Stored data
:::
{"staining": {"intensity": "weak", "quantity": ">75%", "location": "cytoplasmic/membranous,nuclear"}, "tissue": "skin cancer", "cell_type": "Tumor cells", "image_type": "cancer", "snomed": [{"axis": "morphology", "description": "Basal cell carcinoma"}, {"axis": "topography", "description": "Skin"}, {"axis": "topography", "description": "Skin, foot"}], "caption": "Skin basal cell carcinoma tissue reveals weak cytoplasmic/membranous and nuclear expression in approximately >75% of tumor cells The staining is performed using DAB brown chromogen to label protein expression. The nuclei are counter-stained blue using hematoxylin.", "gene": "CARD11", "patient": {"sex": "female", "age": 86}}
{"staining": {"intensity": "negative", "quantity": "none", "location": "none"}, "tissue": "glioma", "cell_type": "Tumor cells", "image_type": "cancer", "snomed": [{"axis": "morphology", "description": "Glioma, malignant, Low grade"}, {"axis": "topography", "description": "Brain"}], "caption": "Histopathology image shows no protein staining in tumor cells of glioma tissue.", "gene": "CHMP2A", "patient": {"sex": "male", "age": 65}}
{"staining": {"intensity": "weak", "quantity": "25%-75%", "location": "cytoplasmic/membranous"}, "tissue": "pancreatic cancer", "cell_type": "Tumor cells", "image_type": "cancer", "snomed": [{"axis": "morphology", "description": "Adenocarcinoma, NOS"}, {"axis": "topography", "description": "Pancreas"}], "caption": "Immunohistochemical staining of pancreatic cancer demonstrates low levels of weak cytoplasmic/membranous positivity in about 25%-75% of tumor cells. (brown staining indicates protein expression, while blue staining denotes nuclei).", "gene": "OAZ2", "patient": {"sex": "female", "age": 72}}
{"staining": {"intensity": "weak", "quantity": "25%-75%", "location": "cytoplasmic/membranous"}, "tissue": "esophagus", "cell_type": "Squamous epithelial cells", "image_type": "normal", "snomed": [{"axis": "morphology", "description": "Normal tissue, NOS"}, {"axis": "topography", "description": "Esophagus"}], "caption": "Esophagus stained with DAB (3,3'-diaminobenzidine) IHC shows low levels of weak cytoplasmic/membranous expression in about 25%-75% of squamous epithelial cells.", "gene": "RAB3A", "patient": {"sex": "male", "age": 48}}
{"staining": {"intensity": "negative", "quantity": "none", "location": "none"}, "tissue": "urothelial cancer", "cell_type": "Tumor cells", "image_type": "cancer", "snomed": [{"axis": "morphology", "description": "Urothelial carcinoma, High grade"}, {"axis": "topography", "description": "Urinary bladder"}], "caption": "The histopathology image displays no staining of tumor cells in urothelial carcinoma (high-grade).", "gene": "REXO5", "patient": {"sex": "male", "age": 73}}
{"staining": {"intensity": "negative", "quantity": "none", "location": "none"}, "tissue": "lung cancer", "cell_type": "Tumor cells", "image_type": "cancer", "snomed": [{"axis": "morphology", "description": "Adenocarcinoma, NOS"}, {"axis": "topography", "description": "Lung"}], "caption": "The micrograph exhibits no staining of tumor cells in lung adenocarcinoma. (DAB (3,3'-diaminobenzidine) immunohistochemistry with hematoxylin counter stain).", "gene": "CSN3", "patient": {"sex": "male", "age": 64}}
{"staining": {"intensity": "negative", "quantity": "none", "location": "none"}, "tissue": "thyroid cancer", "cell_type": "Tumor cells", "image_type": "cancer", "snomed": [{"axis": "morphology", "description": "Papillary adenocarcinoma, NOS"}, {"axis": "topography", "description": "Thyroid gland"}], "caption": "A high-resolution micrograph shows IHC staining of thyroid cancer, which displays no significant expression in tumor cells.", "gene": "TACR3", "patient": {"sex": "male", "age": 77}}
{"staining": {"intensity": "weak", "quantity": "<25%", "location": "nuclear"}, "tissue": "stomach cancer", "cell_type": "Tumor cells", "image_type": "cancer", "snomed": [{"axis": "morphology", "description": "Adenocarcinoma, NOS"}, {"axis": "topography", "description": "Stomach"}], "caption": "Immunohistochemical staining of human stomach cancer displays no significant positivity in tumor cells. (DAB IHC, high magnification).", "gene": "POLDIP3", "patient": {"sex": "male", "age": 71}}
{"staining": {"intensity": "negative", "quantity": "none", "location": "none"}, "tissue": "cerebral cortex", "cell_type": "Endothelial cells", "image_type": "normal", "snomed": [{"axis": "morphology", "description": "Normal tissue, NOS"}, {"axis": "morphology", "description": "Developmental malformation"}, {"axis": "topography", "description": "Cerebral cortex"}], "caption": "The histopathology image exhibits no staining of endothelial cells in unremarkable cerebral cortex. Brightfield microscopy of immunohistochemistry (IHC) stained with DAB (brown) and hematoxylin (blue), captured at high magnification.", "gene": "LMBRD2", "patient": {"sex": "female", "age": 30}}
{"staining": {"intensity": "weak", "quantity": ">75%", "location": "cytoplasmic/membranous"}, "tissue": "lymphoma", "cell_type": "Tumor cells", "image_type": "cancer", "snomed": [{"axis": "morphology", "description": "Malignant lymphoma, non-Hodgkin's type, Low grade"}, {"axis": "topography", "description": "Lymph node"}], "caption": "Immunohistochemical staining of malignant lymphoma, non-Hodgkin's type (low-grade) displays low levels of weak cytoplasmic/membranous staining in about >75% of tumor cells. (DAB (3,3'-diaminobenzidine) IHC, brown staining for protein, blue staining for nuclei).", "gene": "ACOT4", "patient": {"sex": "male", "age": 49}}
:::
Action item
Reproduce every record above exactly as it is written.

Problem solution
{"staining": {"intensity": "weak", "quantity": ">75%", "location": "cytoplasmic/membranous,nuclear"}, "tissue": "skin cancer", "cell_type": "Tumor cells", "image_type": "cancer", "snomed": [{"axis": "morphology", "description": "Basal cell carcinoma"}, {"axis": "topography", "description": "Skin"}, {"axis": "topography", "description": "Skin, foot"}], "caption": "Skin basal cell carcinoma tissue reveals weak cytoplasmic/membranous and nuclear expression in approximately >75% of tumor cells The staining is performed using DAB brown chromogen to label protein expression. The nuclei are counter-stained blue using hematoxylin.", "gene": "CARD11", "patient": {"sex": "female", "age": 86}}
{"staining": {"intensity": "negative", "quantity": "none", "location": "none"}, "tissue": "glioma", "cell_type": "Tumor cells", "image_type": "cancer", "snomed": [{"axis": "morphology", "description": "Glioma, malignant, Low grade"}, {"axis": "topography", "description": "Brain"}], "caption": "Histopathology image shows no protein staining in tumor cells of glioma tissue.", "gene": "CHMP2A", "patient": {"sex": "male", "age": 65}}
{"staining": {"intensity": "weak", "quantity": "25%-75%", "location": "cytoplasmic/membranous"}, "tissue": "pancreatic cancer", "cell_type": "Tumor cells", "image_type": "cancer", "snomed": [{"axis": "morphology", "description": "Adenocarcinoma, NOS"}, {"axis": "topography", "description": "Pancreas"}], "caption": "Immunohistochemical staining of pancreatic cancer demonstrates low levels of weak cytoplasmic/membranous positivity in about 25%-75% of tumor cells. (brown staining indicates protein expression, while blue staining denotes nuclei).", "gene": "OAZ2", "patient": {"sex": "female", "age": 72}}
{"staining": {"intensity": "weak", "quantity": "25%-75%", "location": "cytoplasmic/membranous"}, "tissue": "esophagus", "cell_type": "Squamous epithelial cells", "image_type": "normal", "snomed": [{"axis": "morphology", "description": "Normal tissue, NOS"}, {"axis": "topography", "description": "Esophagus"}], "caption": "Esophagus stained with DAB (3,3'-diaminobenzidine) IHC shows low levels of weak cytoplasmic/membranous expression in about 25%-75% of squamous epithelial cells.", "gene": "RAB3A", "patient": {"sex": "male", "age": 48}}
{"staining": {"intensity": "negative", "quantity": "none", "location": "none"}, "tissue": "urothelial cancer", "cell_type": "Tumor cells", "image_type": "cancer", "snomed": [{"axis": "morphology", "description": "Urothelial carcinoma, High grade"}, {"axis": "topography", "description": "Urinary bladder"}], "caption": "The histopathology image displays no staining of tumor cells in urothelial carcinoma (high-grade).", "gene": "REXO5", "patient": {"sex": "male", "age": 73}}
{"staining": {"intensity": "negative", "quantity": "none", "location": "none"}, "tissue": "lung cancer", "cell_type": "Tumor cells", "image_type": "cancer", "snomed": [{"axis": "morphology", "description": "Adenocarcinoma, NOS"}, {"axis": "topography", "description": "Lung"}], "caption": "The micrograph exhibits no staining of tumor cells in lung adenocarcinoma. (DAB (3,3'-diaminobenzidine) immunohistochemistry with hematoxylin counter stain).", "gene": "CSN3", "patient": {"sex": "male", "age": 64}}
{"staining": {"intensity": "negative", "quantity": "none", "location": "none"}, "tissue": "thyroid cancer", "cell_type": "Tumor cells", "image_type": "cancer", "snomed": [{"axis": "morphology", "description": "Papillary adenocarcinoma, NOS"}, {"axis": "topography", "description": "Thyroid gland"}], "caption": "A high-resolution micrograph shows IHC staining of thyroid cancer, which displays no significant expression in tumor cells.", "gene": "TACR3", "patient": {"sex": "male", "age": 77}}
{"staining": {"intensity": "weak", "quantity": "<25%", "location": "nuclear"}, "tissue": "stomach cancer", "cell_type": "Tumor cells", "image_type": "cancer", "snomed": [{"axis": "morphology", "description": "Adenocarcinoma, NOS"}, {"axis": "topography", "description": "Stomach"}], "caption": "Immunohistochemical staining of human stomach cancer displays no significant positivity in tumor cells. (DAB IHC, high magnification).", "gene": "POLDIP3", "patient": {"sex": "male", "age": 71}}
{"staining": {"intensity": "negative", "quantity": "none", "location": "none"}, "tissue": "cerebral cortex", "cell_type": "Endothelial cells", "image_type": "normal", "snomed": [{"axis": "morphology", "description": "Normal tissue, NOS"}, {"axis": "morphology", "description": "Developmental malformation"}, {"axis": "topography", "description": "Cerebral cortex"}], "caption": "The histopathology image exhibits no staining of endothelial cells in unremarkable cerebral cortex. Brightfield microscopy of immunohistochemistry (IHC) stained with DAB (brown) and hematoxylin (blue), captured at high magnification.", "gene": "LMBRD2", "patient": {"sex": "female", "age": 30}}
{"staining": {"intensity": "weak", "quantity": ">75%", "location": "cytoplasmic/membranous"}, "tissue": "lymphoma", "cell_type": "Tumor cells", "image_type": "cancer", "snomed": [{"axis": "morphology", "description": "Malignant lymphoma, non-Hodgkin's type, Low grade"}, {"axis": "topography", "description": "Lymph node"}], "caption": "Immunohistochemical staining of malignant lymphoma, non-Hodgkin's type (low-grade) displays low levels of weak cytoplasmic/membranous staining in about >75% of tumor cells. (DAB (3,3'-diaminobenzidine) IHC, brown staining for protein, blue staining for nuclei).", "gene": "ACOT4", "patient": {"sex": "male", "age": 49}}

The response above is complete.